August 25, 2011 by · Leave a Comment 

By Sumayyah Meehan, TMO

buffet2It sounds like some trendy new product to hit the market or the latest fad that will improve all aspects of life. However, a ‘ghabqa’ is nothing of the sort although it does unite people. By definition, a ‘ghabqa’ is a social and gastronomical event that brings people together to celebrate during the Holy Month of Ramadan. It is a cultural tradition of the minuscule Gulf nation of Kuwait. Kuwaitis have been putting on their own ghabqas for centuries.

The timeframe for most ghabqas is during the second half of Ramadan. However, the last ten days of Ramadan is when most people hold their ghabqas as the race to the end of the holy month has already begun. By all appearances, the ghabqa is an elaborate feast that features a buffet-style menu with all of the traditional trappings of local cuisine. A ghabqa is only as good as the entertainment, food and beverages served.

It use to be that families would host ghabqas either at home or in a large rented hall much to the delight of their friends and relatives. These days’ large Kuwaiti companies and corporations are also getting in on the act. Managers throw elaborate ghabqas at five-star hotels for their employees and their families.  Special invitations are also given out to preferred clients and their families as well. Reporters, and even local bloggers, are often invited to ensure that the event is covered in the press as well as social-media.

Unfortunately, corporate ghabqas are nothing more than marketing ventures used to entice brand loyalty within the country. Large placards, marketing materials and anything else emblazoned with the company logo is splattered all over the tables and amongst the buffet platters. The bright side of a corporate ghabqa is that guests are often treated to lavish gift bags that might contain an expensive watch, perfume or even pricey jewelry. The entertainment at a corporate ghabqa is second to none. Many corporations hire regional celebrities to perform on stage for the benefit of ghabqa guests.
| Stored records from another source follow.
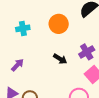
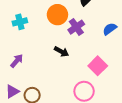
purple cross: (87, 52) -> (76, 27), moved

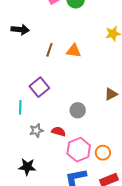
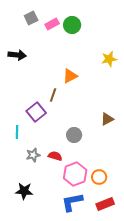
brown line: (49, 50) -> (53, 95), moved
orange triangle: (74, 51) -> (70, 76), turned -35

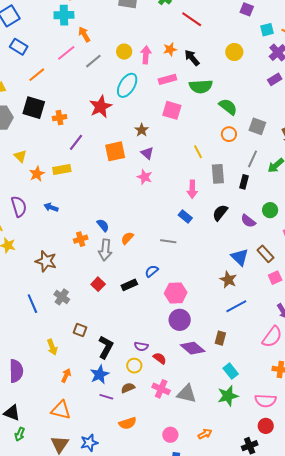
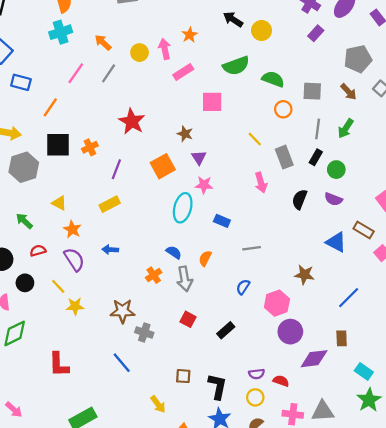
orange arrow: (84, 34) -> (103, 43), moved
yellow circle: (234, 52) -> (262, 30), moved
black arrow: (192, 58) -> (233, 19), moved
pink rectangle: (167, 79) -> (183, 72), moved
cyan ellipse: (127, 85) -> (183, 208), moved
purple triangle: (147, 153) -> (199, 158), turned 32
orange star: (37, 174) -> (72, 229), moved
black rectangle: (244, 182) -> (316, 157), turned 32
green circle: (270, 210) -> (336, 170), moved
blue rectangle: (185, 216) -> (222, 221), moved
brown star: (228, 280) -> (304, 275), moved
black rectangle: (129, 285) -> (226, 330), moved
gray cross: (62, 297) -> (144, 333), moved
purple diamond: (193, 348) -> (314, 359), turned -30

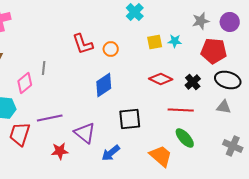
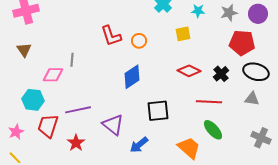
cyan star: (175, 41) -> (198, 11), moved
pink diamond: (25, 83) -> (53, 75), turned 40
red star: (60, 151) -> (76, 143), moved, turned -30

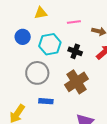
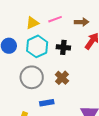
yellow triangle: (41, 13) -> (32, 23), moved
brown cross: (76, 82) -> (62, 78), moved, size x0.6

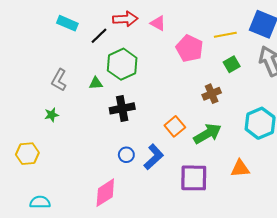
The best place, however, to enjoy a ghabqa is with a private family. The event is much more relaxed and guests don’t have to compete with one another or spend the night networking. The best part of a private ghabqa held by a family is, of course, the children. Kids have the chance to spend time with their cousins or make new friends with the children of other guests. Special treats and tiny toys offered expressly for the smallest guests is what make a family-held ghabqa truly an event to remember.